Some boundaries are luxuries we outgrow. The woman who walked out of that strip club in college was working with a different set of variables—no child depending on her, no ex-husband’s child support not covering enough. Phone sex from my bedroom wasn’t stripping. That’s what I told myself. And technically, I was right. In fact, I never showed anything beyond my face.

However, the more men I interacted with, the more the job would grate on my soul. I didn’t want to judge these men or myself, but it was hard not to.

There were the men who just wanted to talk like the older man with one nut. These were the kind of men who wanted to get off, but wanted to interact with someone while they were doing it. There were the married men whose wife either wasn’t sexually available, like the wife with a terminal illness, or wasn’t around. One man said his wife was away for a few weeks and this was the first time he got on a site like this. Sure! There was yet another man who had a micropenis and alleged his wife had cheated on him because of it. He wanted to be degraded—to hear me mock and disrespect him about his size. Our conversations were a mix of small talk, humiliation, and BBC fantasies.

He didn’t come across as a scumbag so it was hard for me to be mean and nasty to him and he was the first client that made me look past the money and question how what I was doing was mentally and energetically impacting me. I knew that I wanted to start dating again, but I also recognized my perspective about men was shifting as a result of these sessions. It was subtle, but present nonetheless. I couldn’t help but wonder how many men have covert obsessions with BBC? How many men would log into a site like this even if they were in a relationship, the moment their partner left town?

Sometimes the clients were disrespectful and gross. A harsh contradiction to the men who start sessions friendly with warm small talk, these men would get straight to their demands. Show me your tit. Or worse, show me your pussy. When I would explain that I don’t show my body, but they are free to show theirs, they would immediately say, “so you want this money or not?”

Then, I would reiterate what I just said and they would disconnect or I would.
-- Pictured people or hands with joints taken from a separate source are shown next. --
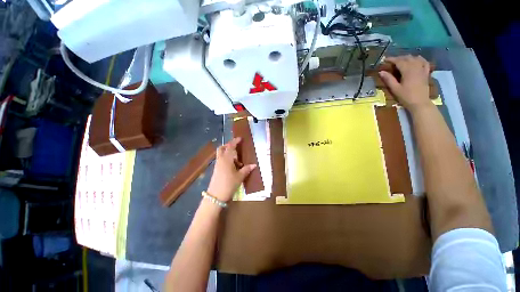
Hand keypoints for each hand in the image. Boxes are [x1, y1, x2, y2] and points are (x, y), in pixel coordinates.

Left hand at [207, 137, 256, 201]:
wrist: (216, 196)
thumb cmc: (229, 184)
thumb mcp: (240, 177)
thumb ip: (246, 169)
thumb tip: (254, 165)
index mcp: (226, 159)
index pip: (230, 147)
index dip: (235, 141)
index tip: (240, 138)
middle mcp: (220, 160)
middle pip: (222, 148)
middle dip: (228, 145)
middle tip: (236, 146)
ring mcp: (217, 165)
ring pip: (220, 154)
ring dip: (227, 152)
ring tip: (236, 158)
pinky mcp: (216, 169)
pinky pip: (221, 159)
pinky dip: (226, 158)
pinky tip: (233, 165)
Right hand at [379, 55, 431, 111]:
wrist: (420, 102)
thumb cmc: (406, 96)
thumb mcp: (395, 89)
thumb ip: (388, 79)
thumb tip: (381, 72)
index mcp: (408, 70)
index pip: (399, 61)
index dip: (391, 59)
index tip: (385, 59)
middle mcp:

Why show myself when I didn’t have to? I’d already discovered I could make the same money with just my voice. That felt like a boundary worth keeping.
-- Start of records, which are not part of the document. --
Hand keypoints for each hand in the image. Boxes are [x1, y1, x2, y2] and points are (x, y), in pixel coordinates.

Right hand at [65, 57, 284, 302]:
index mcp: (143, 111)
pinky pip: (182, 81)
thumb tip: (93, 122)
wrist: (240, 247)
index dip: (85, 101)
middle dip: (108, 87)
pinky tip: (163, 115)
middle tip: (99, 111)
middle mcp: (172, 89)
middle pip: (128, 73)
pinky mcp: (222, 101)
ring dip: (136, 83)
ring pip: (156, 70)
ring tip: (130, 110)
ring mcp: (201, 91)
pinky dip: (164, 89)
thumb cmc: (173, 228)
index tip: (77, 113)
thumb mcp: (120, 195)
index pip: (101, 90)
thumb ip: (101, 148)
One day, I woke up to a man wanting to share a depraved fantasy of his. I responded by saying that I was not the right therapist for him. It was too deviant to even recount. It shook me and was a horrible way to wake up. Later that day, I was at the mall with my son when a man messaged me for a session. I said I wasn’t able to do it at the moment, but perhaps we could schedule something later. At which point, he told me “just go to a bathroom and talk to me so I could bust this nut, right quick”.

Excuse me?!

I had enough. I closed the app, blocked him, and sat in the food court watching my son eat his ice cream.

I spend enormous energy becoming the woman I want my son to see—purposeful, dignified, constantly evolving toward something better. Every single day I logged onto that platform, I betrayed her.

What started as fast money became a daily erosion. I was tired of seeing dicks. Tired of performing empathy for a bunch of lonely, sorry men. Tired of scheduling my own debasement like it was just another task on my to-do list between school pickup and client calls.

The truth that finally penetrated: I was already making money elsewhere – work that used my mind and my expertise. Work I could talk about at dinner parties. I didn’t need this income. What I needed was to stop pouring my finite energy into work that made me feel infinite shades of small, and redirect it toward expanding what actually fed my soul.